A 2006 Congressional Research Service analysis of the southern border found that the San Diego fence, combined with an increase in agents and other resources in the Border Patrol’s San Diego sector, proved effective in reducing the number of apprehensions made in that sector.
But the analysis also found that the flow of illegal immigration adapted and shifted to more remote areas of the Arizona desert.
Over a 12-year period from 1992 to 2004, apprehensions in the San Diego sector declined by 76%, while apprehensions in the Yuma sector increased by 591%.
Before the fence went up, Jacumba Hot Springs had two grocery stores, which also catered to Jacume residents who made the trip to buy things they could not get in the Mexican town.
After the border crackdown, most Mexicans stopped coming, and the American town, with a population of about 500 people, could sustain only one tiny grocery store. Old Highway 80 — the main drag that was once a transcontinental route from San Diego to Georgia — is now flanked by a couple of dilapidated wooden storefronts without tenants. It was a departure from when Hollywood’s early celebrities converged in town during the 1920s and ’30s to escape the bustle of L.A. and relax in the hot springs.
Susan Barry, a 75-year-old retired school principal, can see the border fence from her kitchen window. She said she used to visit students and their families on the Mexican side, including to attend girls’ quinceañeras.

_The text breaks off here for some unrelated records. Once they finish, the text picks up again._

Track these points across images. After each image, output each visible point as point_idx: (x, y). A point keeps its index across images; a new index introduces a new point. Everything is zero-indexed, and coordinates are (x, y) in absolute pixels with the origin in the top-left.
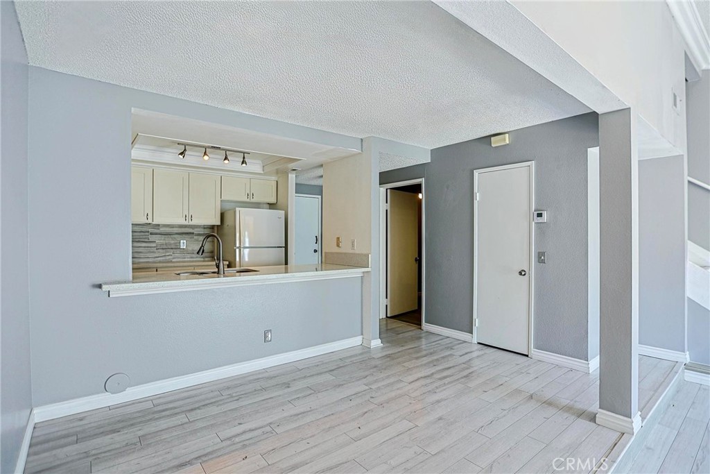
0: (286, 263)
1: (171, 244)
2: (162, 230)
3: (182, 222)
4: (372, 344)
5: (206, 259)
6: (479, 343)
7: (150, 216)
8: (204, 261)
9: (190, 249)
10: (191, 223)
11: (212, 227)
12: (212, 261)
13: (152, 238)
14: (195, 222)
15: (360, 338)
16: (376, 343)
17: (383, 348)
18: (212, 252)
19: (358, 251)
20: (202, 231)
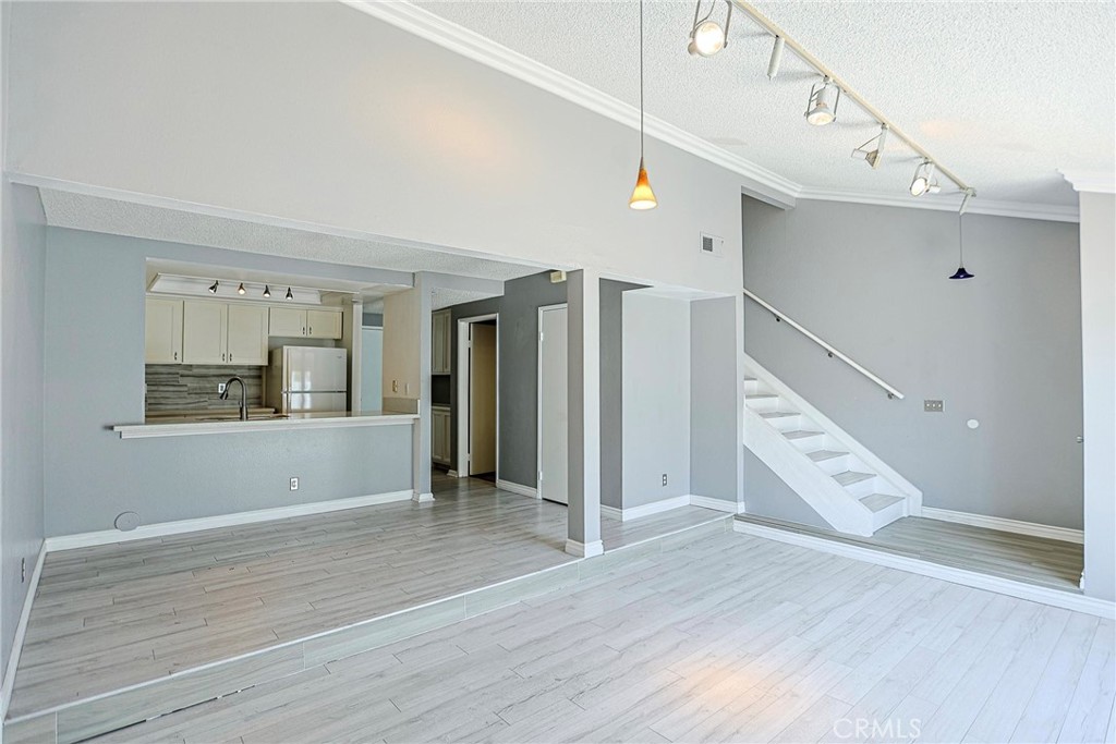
0: (349, 408)
1: (206, 388)
2: (195, 371)
3: (220, 361)
4: (421, 498)
5: (252, 406)
6: (544, 499)
7: (180, 356)
9: (231, 393)
10: (230, 363)
11: (260, 368)
13: (182, 381)
14: (235, 362)
15: (411, 491)
16: (427, 497)
17: (434, 502)
18: (259, 398)
19: (410, 397)
20: (246, 373)
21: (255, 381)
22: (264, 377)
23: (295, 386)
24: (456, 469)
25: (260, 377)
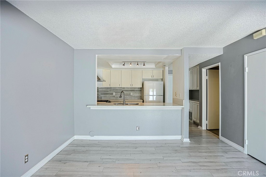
0: (164, 101)
1: (128, 94)
3: (129, 86)
4: (184, 140)
5: (139, 99)
6: (248, 155)
7: (120, 85)
8: (138, 100)
9: (134, 95)
10: (132, 87)
11: (141, 88)
12: (141, 100)
15: (180, 136)
16: (187, 140)
17: (190, 143)
18: (141, 97)
19: (181, 99)
20: (137, 89)
21: (140, 92)
22: (142, 91)
23: (151, 93)
24: (201, 126)
25: (141, 91)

Illegal immigration has declined since the mid-1990s. But every so often, Barry said, she’ll come across torn pieces of rug that some of the people smuggled into the U.S. wrap around their shoes. The “carpet shoes” are meant to disguise their footprints.
For Pape, the fence and more Border Patrol agents were necessary. It hasn’t always made things easy, he said. Once, Pape said, a Border Patrol agent drew a gun on him after suspecting that he was a smuggler.
“Way it used to be is that if you sat at the bar, there was a good chance you were sitting next to a smuggler; and then the Border Patrol assumed you were a smuggler. If you talked to friends who were smugglers, they assumed you were one too. So you were guilty by association,” he said. “We are all suspect in this town, so they keep an eye on anyone they see.”
But Pape said that over time the area got safer as things settled down. He thinks the extra surveillance and barriers along the border helped.
But Pape doesn’t have to look any farther than his girlfriend — a 58-year-old immigrant from Mexico who is now a U.S. citizen — to find someone to debate with over fences and walls and the border. Leticia Mejia was 11 years old when she crossed clandestinely in Jacumba in 1971 with her grandmother, who was escaping an abusive husband in Mexico.
She still remembers the smuggler holding the barbed wire for her and her grandmother to pass.
“I just remember the guide walking us though the hills in Jacumba. We took a bus and ended up in San Diego,” Mejia said. “For me, it wasn’t traumatizing.”
She still keeps the bus ticket from Jacumba to San Diego, still legible and almost in pristine condition, in an old wallet. That bus no longer goes through town, Pape said.
Though Pape and Mejia disagree on the border fence, they agree that the issue could be partly solved if the government made it easier for people to come legally and work in the U.S.
Pape said these days he doesn’t often run into people crossing the border illegally — especially during the day.
Sometimes at night he’ll see lights flash out in the valley. At times they’re headlights. Other times they seem to be from a flashlight, possibly from someone trying to make it to the U.S., or from a Border Patrol agent trying to stop them.
When the sun rises, he’ll occasionally find the freshly discarded carpet shoes — the tell-tale sign of someone on a journey north.